PR: Exactamente. É também uma concepção de cor, certo?

EP: Sim, é cor e consonância. Houve um período grande na música contemporânea em que a sensação de consonância e dissonância se perdeu um pouco.

 

PR: Completamente perdida.

EP: Acho que é muito interessante. Não significa que a afinação “normal” é consonante, talvez o normal seja o dissonante e o consonante está desafinado. Não interessa, tudo é possível, porque defini isso e jogo com isso. Mas não foi uma resposta sobre a estrutura geral da obra. Acho que foi suficiente para se ter uma ideia. A peça é tão longa. Há duas coisas muito básicas: tenho de trabalhar com contrastes e com diferentes velocidades, e manter as coisas frescas. Por vezes, há algo que não usei na obra, depois de uma hora há algo que não usei antes e preciso de uma estratégia para isso, para ter a certeza de que tenho sempre coisas que já se conhecem, que se reconhecem, e ter coisas novas.

 

PR: E agora vamos lá. Sim. Ainda tenho mais uma pergunta. É mais ou menos pessoal porque a minha sensação é de que a tua música… A tua ideia de melodia, vamos chamar-lhe assim, é bastante pessoal e invulgar. Estou curioso em saber. Tenho de suspeitar de que talvez tenha que ver com a forma como concebes estruturas melódicas. A pergunta é: quão importante é para ti a música não-europeia? Porque sinto que há algo relacionado na tua forma de ornamentação, nas pequenas inflexões das vozes que não encontramos na tradição da música da Europa Central, mas encontramos muito… noutros sítios. Há alguma influência importante?

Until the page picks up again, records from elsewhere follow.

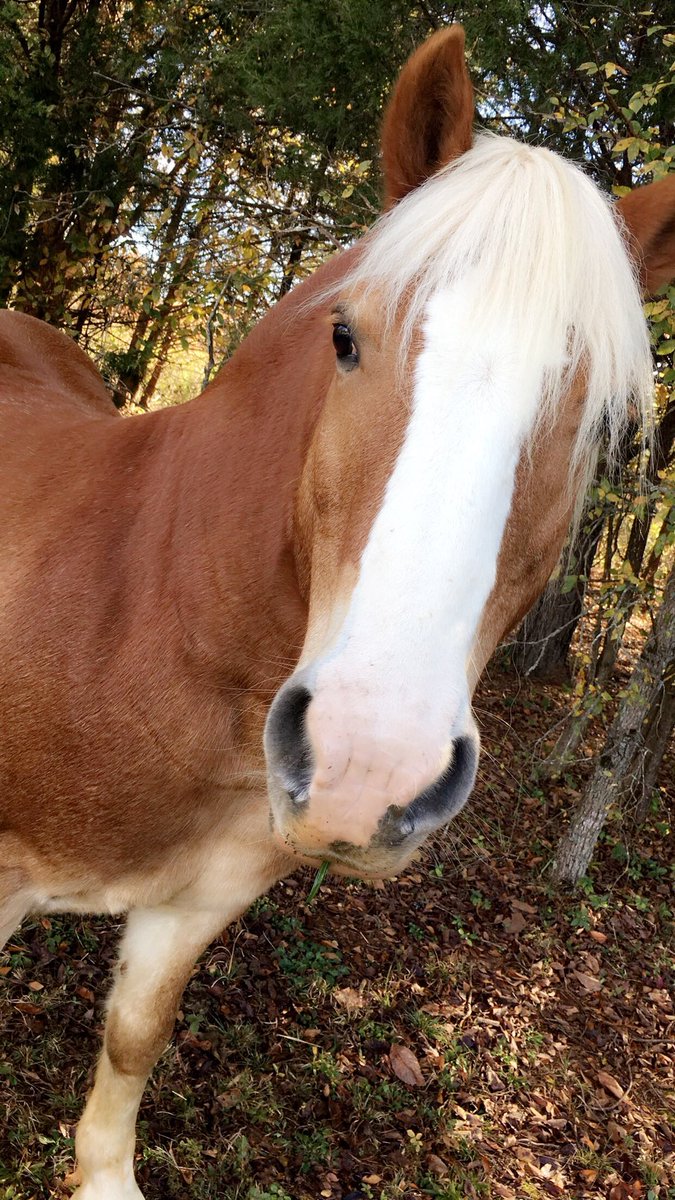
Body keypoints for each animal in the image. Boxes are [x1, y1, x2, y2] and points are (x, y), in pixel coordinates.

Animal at [1, 24, 674, 1200]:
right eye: (347, 338)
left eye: (601, 426)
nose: (370, 765)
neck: (146, 612)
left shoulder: (194, 906)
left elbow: (134, 1040)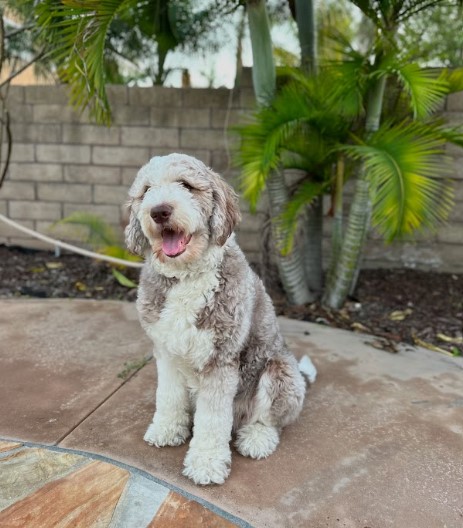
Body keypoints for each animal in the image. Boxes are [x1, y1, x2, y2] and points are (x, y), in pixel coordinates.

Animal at [125, 154, 318, 486]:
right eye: (147, 190)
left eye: (186, 185)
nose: (159, 211)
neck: (187, 275)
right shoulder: (166, 351)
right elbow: (168, 395)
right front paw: (167, 429)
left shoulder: (221, 360)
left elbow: (213, 420)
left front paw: (206, 463)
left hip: (278, 371)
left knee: (268, 419)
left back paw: (257, 438)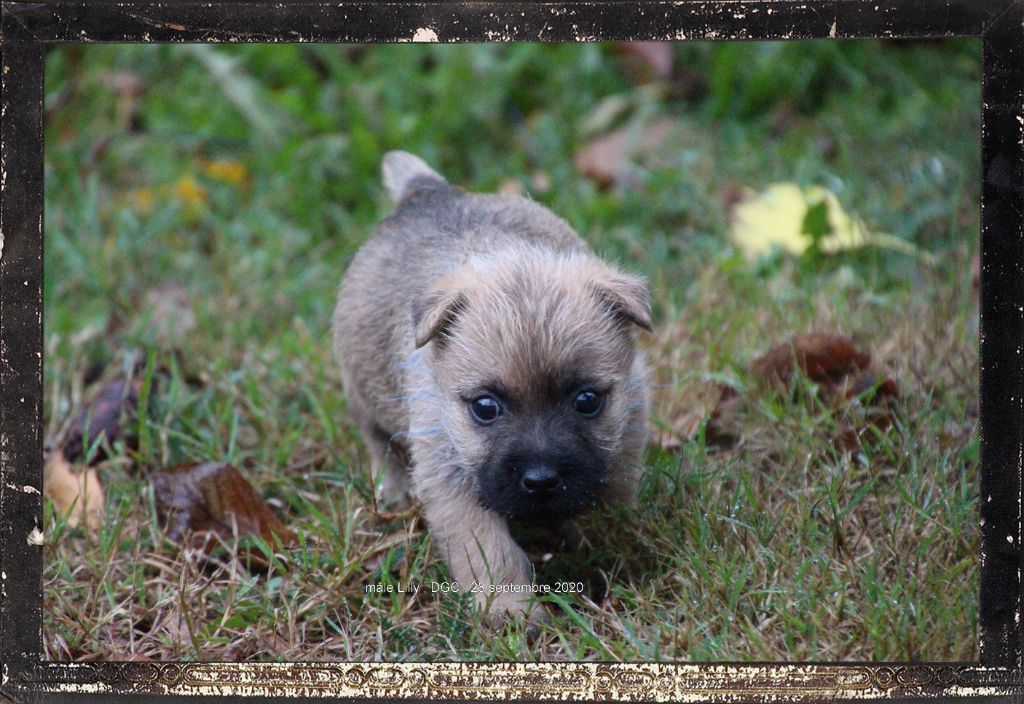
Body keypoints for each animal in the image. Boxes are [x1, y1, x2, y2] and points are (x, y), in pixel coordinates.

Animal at [335, 151, 655, 618]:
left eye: (586, 400)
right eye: (486, 408)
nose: (540, 480)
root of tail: (426, 191)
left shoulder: (623, 443)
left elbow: (608, 504)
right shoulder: (449, 478)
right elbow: (488, 550)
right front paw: (510, 610)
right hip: (364, 399)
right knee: (380, 445)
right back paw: (393, 494)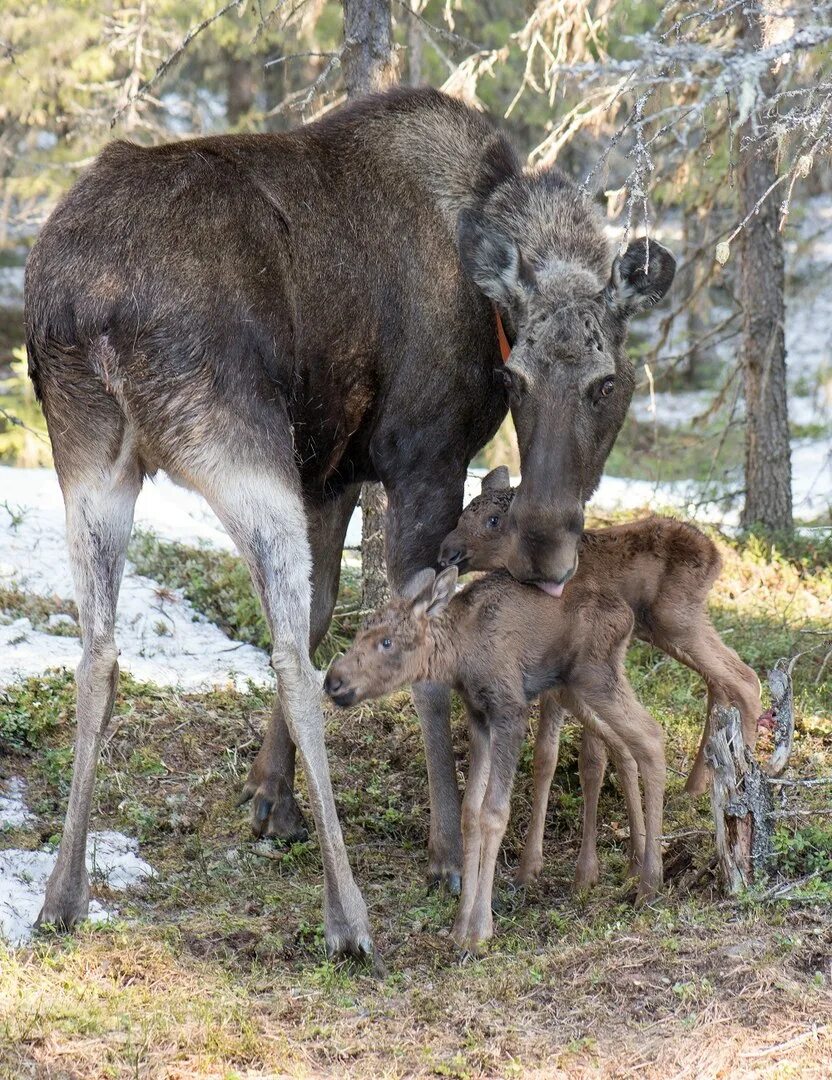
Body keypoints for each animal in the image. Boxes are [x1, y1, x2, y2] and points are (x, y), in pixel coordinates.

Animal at [25, 88, 674, 959]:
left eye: (606, 382)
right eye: (514, 379)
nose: (544, 544)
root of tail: (94, 303)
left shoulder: (328, 470)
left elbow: (324, 609)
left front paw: (272, 799)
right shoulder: (422, 458)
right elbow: (414, 652)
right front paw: (445, 852)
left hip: (90, 452)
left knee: (99, 653)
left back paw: (62, 896)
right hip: (237, 438)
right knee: (289, 664)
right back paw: (349, 916)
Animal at [436, 468, 760, 889]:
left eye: (492, 520)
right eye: (463, 512)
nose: (446, 552)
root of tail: (716, 555)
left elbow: (589, 760)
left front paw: (583, 870)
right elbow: (555, 756)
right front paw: (537, 865)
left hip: (676, 621)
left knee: (745, 679)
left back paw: (754, 779)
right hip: (667, 630)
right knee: (720, 681)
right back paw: (697, 785)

EP: É extremamente importante. Sou completamente viciado em música não-europeia e há tanto para descobrir, absolutamente rico. Sou influenciado por música árabe, persa e turca, a música do Médio Oriente, quando falas de todas as ornamentações, inflexões e microtonalidade em coisas lineares. Algumas das coisas microtonais têm muito que ver com isso, mas não uso escalas árabes ou algo do género. Não li muito acerca desta música, não tenho teoria sobre música árabe, sou apenas um fã, gosto muito e tenho a minha abordagem pessoal enquanto fã. E outra música de que sou fã é a música coreana, que tem uma forma completamente diferente de trabalhar com a própria afinação. Na música coreana não há esta ideia: “um Mi é sempre um Mi e quando se regressa é um Mi outra vez…” Na música coreana têm de se tocados de uma forma diferente. ..Quando se regressa toca-se mais agudo ou mais grave, toca-se com um glissando ou um vibrato. Há muitas coisas com o vibrato na música coreana, o que é absolutamente maravilhoso. Sem dúvida que todas estas músicas não-europeias não têm polifonia. É essa a questão. A questão com a música ocidental, quando começaram com a escrita da música, na Idade Média, conseguiam fazer polifonia mas perderam material de ornamentação… Mas interesso-me por ambas. Venho de uma cultura de escrita, adoro escrever música, mas é interessante pensar que as coisas têm o mesmo tempo. É uma abordagem de quase improvisação aos tons, pegar neste material fazer diferentes coisas.

 

PR: Por favor não percam a oportunidade de conhecer a música fantástica de Enno Poppe, que vai dirigir o Remix Ensemble nesse concerto.

EP: É um grande prazer trabalhar com o Remix Ensemble, é um grande grupo. É uma grande honra para mim estar aqui enquanto compositor residente.